Dataset records —
Start of Block

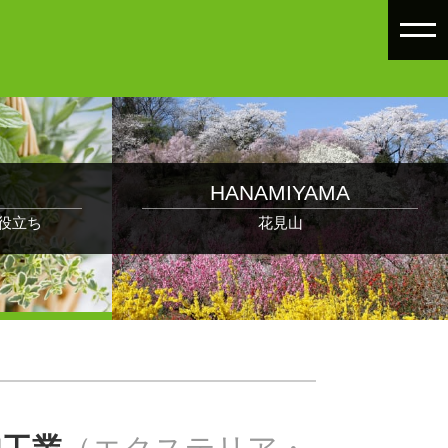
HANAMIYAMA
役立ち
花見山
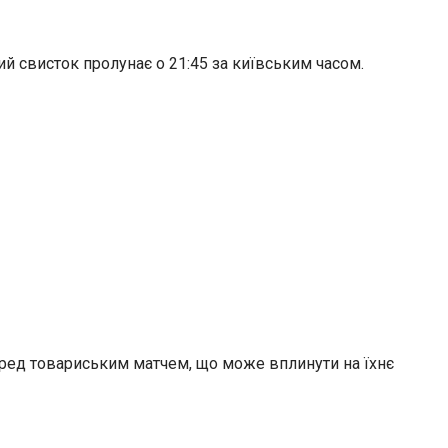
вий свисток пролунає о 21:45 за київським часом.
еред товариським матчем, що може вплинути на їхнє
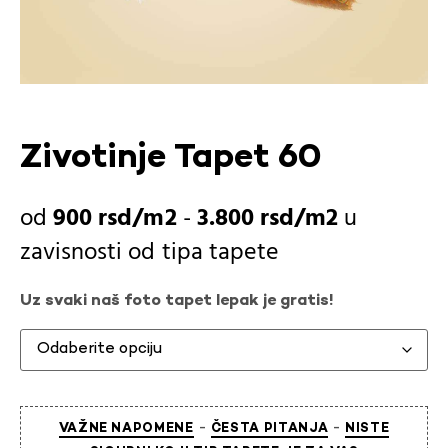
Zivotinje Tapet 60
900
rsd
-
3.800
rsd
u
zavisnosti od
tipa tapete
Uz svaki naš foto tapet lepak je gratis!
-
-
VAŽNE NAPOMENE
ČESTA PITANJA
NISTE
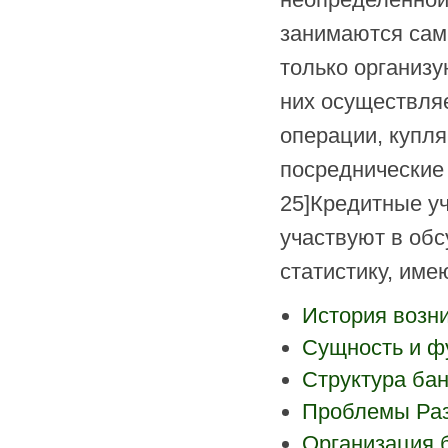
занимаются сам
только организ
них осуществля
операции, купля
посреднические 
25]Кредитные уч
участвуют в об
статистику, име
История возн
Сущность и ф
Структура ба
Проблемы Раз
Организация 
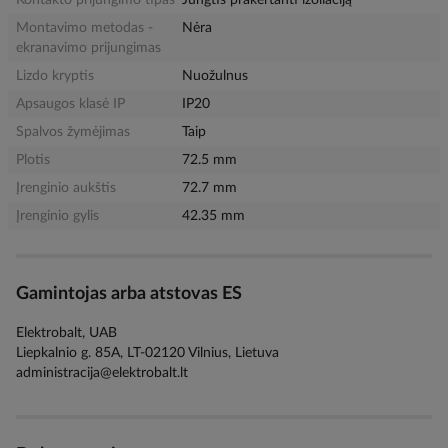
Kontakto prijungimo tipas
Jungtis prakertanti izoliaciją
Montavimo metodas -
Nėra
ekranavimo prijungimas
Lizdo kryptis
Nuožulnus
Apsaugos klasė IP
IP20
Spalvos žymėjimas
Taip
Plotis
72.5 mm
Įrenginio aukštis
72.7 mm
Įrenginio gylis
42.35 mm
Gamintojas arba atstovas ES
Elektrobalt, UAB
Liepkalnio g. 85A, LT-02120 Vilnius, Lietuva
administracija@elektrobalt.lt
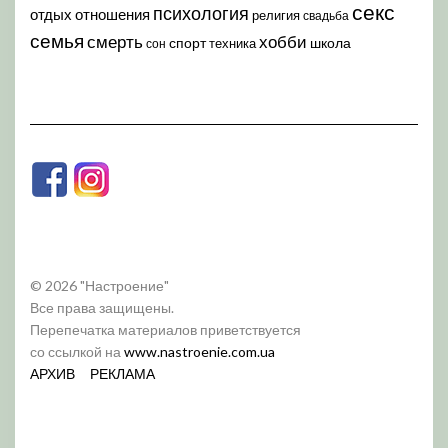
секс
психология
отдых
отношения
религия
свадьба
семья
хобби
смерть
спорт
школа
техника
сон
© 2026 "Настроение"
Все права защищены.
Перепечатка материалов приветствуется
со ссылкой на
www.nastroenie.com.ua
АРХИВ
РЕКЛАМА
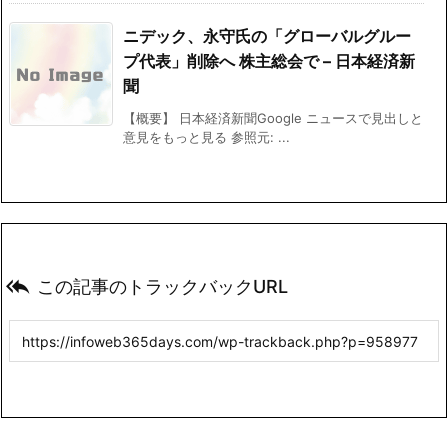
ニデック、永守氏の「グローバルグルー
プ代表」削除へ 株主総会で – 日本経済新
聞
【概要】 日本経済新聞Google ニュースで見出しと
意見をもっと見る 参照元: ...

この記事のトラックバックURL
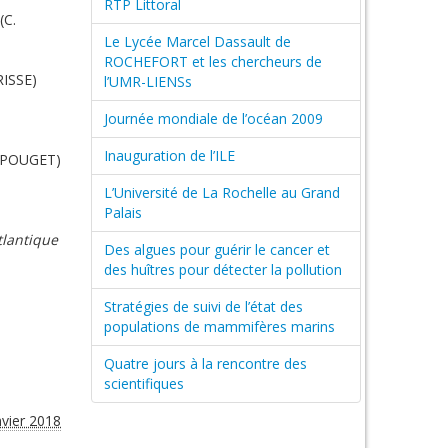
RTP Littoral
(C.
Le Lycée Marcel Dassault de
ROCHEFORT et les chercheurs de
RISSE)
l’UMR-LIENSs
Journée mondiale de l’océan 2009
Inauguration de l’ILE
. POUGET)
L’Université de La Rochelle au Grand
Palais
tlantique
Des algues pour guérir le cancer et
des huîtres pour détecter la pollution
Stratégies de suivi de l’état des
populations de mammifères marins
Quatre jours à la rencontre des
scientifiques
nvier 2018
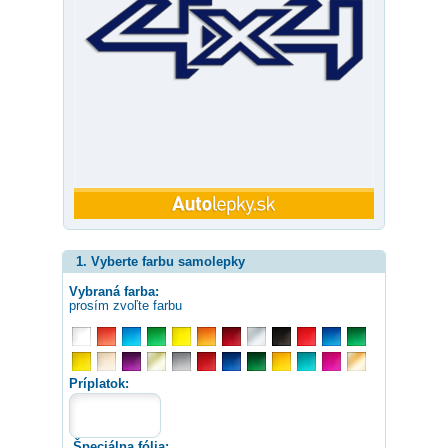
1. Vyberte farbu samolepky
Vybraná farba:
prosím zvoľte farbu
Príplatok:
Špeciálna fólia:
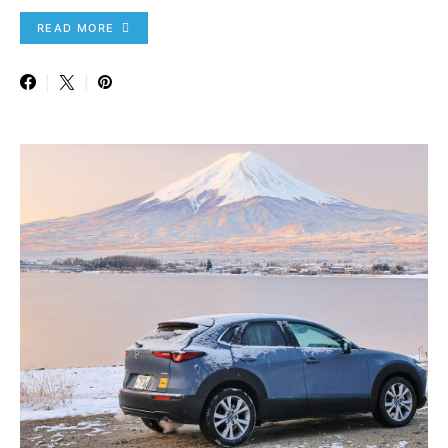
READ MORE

End of Block
Start of Block

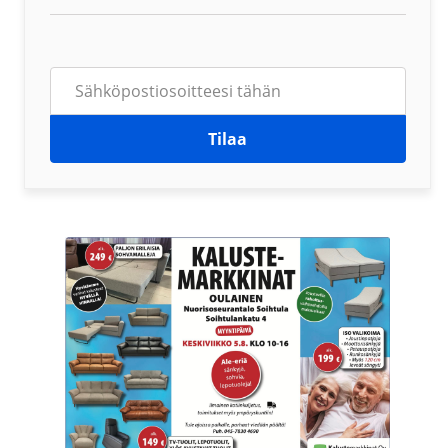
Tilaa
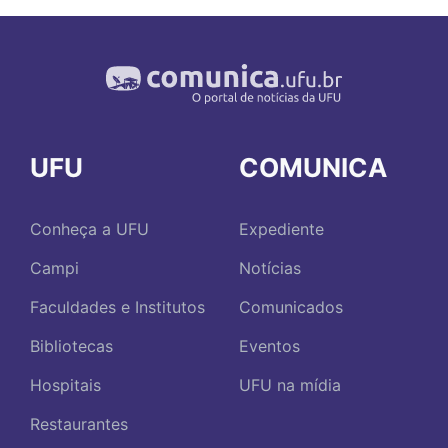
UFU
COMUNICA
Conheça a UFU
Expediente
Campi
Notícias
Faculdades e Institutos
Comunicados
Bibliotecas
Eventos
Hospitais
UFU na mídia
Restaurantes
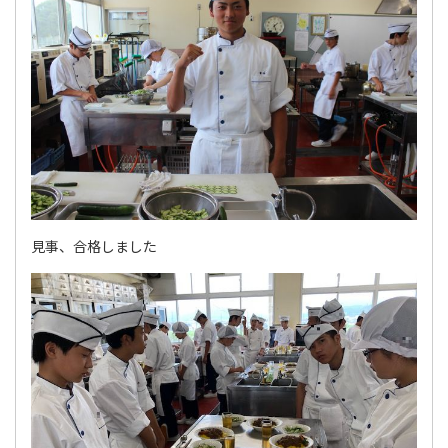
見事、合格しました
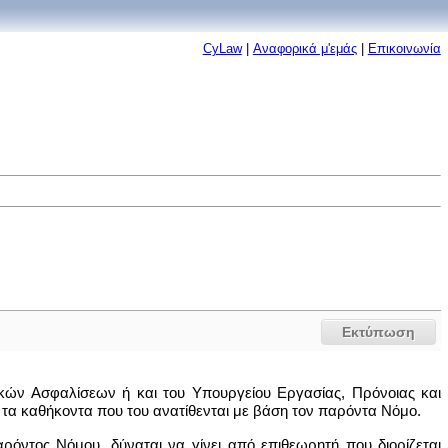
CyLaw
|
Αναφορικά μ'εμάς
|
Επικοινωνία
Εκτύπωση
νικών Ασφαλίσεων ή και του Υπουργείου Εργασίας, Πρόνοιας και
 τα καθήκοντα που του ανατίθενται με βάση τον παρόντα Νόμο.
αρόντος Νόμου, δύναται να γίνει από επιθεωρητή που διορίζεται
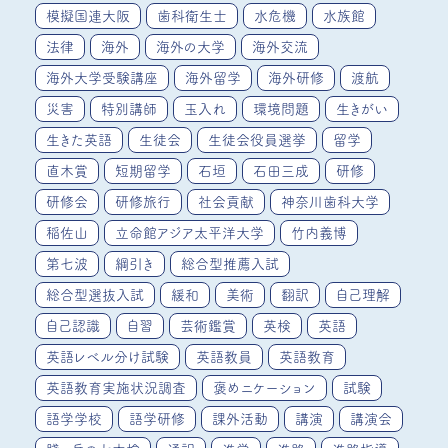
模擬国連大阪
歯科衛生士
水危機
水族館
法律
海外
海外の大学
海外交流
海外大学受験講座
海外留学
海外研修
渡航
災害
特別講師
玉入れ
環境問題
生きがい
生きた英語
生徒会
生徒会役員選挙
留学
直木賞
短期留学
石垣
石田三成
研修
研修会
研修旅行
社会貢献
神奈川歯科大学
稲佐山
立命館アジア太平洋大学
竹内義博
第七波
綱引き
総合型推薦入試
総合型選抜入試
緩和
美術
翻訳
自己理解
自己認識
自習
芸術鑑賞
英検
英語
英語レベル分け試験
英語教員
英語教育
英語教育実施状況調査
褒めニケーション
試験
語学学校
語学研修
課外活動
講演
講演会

End of Block

Task requirements — Count the lines of the data above that contain the string "pour", and reply with only that number.

Finished task — 2